- [Problem]
Only lines holding the word "tail" are wanted from the records; copy all of them.
╭─ Records to use
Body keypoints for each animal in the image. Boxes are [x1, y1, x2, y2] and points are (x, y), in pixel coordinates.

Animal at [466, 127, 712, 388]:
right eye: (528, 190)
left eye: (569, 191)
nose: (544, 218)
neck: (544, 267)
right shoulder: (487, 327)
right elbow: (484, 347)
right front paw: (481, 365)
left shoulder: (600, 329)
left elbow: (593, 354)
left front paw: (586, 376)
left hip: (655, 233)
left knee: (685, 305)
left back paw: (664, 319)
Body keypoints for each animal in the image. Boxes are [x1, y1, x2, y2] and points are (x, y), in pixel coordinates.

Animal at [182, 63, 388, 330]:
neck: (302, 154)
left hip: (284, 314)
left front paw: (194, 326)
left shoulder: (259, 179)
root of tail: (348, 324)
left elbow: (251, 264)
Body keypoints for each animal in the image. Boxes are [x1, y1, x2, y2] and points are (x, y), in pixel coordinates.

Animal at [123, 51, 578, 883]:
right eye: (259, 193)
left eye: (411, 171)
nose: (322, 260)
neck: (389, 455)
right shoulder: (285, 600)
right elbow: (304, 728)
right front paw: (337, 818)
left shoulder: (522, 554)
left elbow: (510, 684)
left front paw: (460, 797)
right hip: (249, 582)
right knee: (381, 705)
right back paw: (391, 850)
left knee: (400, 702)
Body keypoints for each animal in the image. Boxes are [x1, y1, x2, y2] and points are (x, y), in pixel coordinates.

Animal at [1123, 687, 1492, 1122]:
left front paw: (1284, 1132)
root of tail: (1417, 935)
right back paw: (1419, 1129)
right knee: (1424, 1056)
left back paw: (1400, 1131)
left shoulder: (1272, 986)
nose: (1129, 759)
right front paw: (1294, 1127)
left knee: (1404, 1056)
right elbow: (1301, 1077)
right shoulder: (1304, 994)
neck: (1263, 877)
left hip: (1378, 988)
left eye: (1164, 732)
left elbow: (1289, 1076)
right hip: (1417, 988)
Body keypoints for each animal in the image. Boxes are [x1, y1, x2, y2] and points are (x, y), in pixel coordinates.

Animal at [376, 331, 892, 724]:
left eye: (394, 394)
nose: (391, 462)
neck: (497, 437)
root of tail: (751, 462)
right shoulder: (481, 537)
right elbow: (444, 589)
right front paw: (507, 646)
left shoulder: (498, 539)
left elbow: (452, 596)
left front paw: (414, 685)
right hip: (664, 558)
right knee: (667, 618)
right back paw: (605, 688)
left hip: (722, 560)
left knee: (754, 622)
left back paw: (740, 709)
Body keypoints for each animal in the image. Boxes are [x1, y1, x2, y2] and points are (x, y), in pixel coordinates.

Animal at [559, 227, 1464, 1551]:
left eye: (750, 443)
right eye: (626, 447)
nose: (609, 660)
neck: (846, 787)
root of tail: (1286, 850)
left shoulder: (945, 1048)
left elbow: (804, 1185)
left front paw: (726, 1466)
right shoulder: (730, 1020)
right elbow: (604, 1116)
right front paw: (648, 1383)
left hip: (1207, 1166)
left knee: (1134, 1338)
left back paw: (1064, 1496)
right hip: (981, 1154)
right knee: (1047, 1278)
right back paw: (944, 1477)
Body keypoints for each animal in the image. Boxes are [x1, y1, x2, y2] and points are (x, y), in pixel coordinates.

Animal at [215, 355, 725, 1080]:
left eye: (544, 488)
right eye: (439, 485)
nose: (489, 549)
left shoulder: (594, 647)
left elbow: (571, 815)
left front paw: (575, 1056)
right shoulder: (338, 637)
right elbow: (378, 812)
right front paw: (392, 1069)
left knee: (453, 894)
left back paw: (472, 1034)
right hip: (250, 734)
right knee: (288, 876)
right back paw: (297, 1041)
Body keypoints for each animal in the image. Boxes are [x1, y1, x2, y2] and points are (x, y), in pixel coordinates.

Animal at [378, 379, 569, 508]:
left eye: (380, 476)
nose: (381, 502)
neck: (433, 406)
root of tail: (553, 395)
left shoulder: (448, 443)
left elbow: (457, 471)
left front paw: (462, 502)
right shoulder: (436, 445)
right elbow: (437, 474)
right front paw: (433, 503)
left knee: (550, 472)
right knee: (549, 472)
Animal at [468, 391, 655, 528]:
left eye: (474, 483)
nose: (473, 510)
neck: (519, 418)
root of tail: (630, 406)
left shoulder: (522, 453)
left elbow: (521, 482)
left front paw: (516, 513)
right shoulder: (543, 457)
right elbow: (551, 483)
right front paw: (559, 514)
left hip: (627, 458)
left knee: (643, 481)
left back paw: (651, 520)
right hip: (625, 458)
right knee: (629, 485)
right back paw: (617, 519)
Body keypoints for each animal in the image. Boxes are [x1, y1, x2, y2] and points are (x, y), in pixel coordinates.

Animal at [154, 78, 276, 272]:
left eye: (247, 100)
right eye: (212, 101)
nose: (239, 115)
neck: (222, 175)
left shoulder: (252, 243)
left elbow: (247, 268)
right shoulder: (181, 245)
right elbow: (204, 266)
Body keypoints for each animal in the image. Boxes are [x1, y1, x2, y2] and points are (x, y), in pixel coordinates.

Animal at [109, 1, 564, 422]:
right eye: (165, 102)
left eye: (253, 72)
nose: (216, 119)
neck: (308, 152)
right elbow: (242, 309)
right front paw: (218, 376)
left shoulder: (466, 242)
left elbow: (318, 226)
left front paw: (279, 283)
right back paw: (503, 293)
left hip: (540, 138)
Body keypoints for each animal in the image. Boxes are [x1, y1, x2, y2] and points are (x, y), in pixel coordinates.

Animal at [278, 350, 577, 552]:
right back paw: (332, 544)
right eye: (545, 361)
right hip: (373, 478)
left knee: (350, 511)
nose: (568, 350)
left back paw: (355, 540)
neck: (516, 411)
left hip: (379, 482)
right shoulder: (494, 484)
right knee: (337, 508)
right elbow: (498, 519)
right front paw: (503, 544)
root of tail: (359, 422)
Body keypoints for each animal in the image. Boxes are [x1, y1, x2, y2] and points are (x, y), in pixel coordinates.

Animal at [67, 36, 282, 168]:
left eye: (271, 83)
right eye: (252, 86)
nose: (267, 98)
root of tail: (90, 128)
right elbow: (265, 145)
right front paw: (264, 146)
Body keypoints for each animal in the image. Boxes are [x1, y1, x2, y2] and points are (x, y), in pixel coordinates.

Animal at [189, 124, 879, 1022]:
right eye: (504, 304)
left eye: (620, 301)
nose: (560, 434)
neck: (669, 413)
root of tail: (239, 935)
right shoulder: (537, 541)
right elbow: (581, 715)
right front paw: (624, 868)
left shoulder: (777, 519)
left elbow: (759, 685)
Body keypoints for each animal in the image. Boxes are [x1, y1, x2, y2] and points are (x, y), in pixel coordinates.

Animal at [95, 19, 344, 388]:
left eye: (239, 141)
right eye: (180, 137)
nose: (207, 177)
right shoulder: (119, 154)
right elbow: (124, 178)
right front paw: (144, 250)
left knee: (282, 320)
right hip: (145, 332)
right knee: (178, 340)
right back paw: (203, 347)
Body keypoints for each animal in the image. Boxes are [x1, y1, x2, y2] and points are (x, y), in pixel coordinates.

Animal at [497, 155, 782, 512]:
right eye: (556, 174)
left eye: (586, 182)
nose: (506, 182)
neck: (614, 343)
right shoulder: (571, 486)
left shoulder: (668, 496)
╰─
- [Expected answer]
root of tail: (348, 324)
root of tail: (1417, 935)
root of tail: (751, 462)
root of tail: (1286, 850)
root of tail: (553, 395)
root of tail: (630, 406)
root of tail: (359, 422)
root of tail: (90, 128)
root of tail: (239, 935)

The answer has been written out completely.